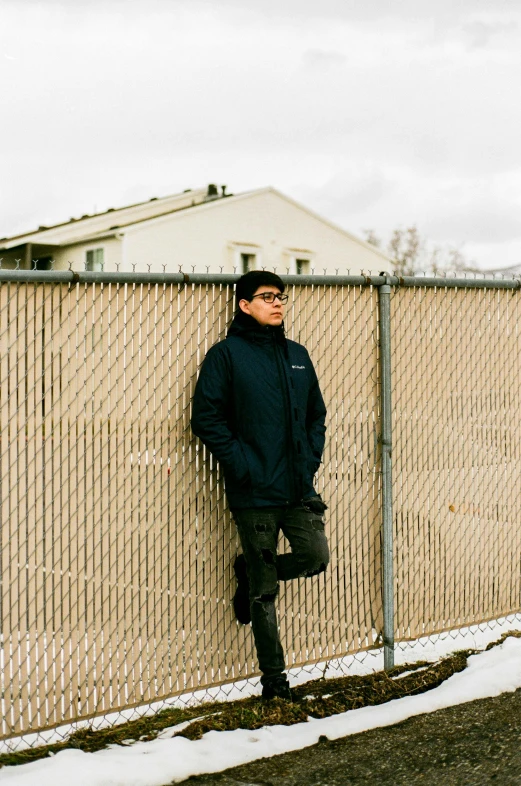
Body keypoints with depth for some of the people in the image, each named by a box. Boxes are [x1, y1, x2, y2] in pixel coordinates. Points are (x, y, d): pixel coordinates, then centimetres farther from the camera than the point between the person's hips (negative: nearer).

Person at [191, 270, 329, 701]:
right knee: (264, 591, 2)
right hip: (253, 492, -5)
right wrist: (242, 465, -14)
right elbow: (206, 418, -8)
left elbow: (317, 412, 19)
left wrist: (311, 457, 4)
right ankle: (274, 678, 15)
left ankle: (251, 573, 23)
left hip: (299, 487, 5)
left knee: (314, 556, -7)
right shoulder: (226, 354, -3)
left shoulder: (297, 355, 13)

## EXERCISE REQUIREMENTS
From the first line to the last, write out the data exactly, dropping any pictures.

## YOUR RESPONSE
Body keypoints with depth for some of the people in the image, each named by a box. Boxes are [x1, y1, x2, y2] in pixel coordinates. Points are (x, y, d): pixel coordinates, then centimetres farther from the camera than the point between the person's hips (negative: nearer).

Person at [191, 270, 329, 701]:
right knee: (264, 591, 2)
right hip: (253, 492, -5)
right wrist: (242, 465, -14)
right elbow: (206, 418, -8)
left elbow: (317, 412, 19)
left wrist: (311, 457, 4)
right ankle: (274, 678, 15)
left ankle: (251, 573, 23)
left hip: (299, 487, 5)
left knee: (314, 556, -7)
right shoulder: (226, 354, -3)
left shoulder: (297, 355, 13)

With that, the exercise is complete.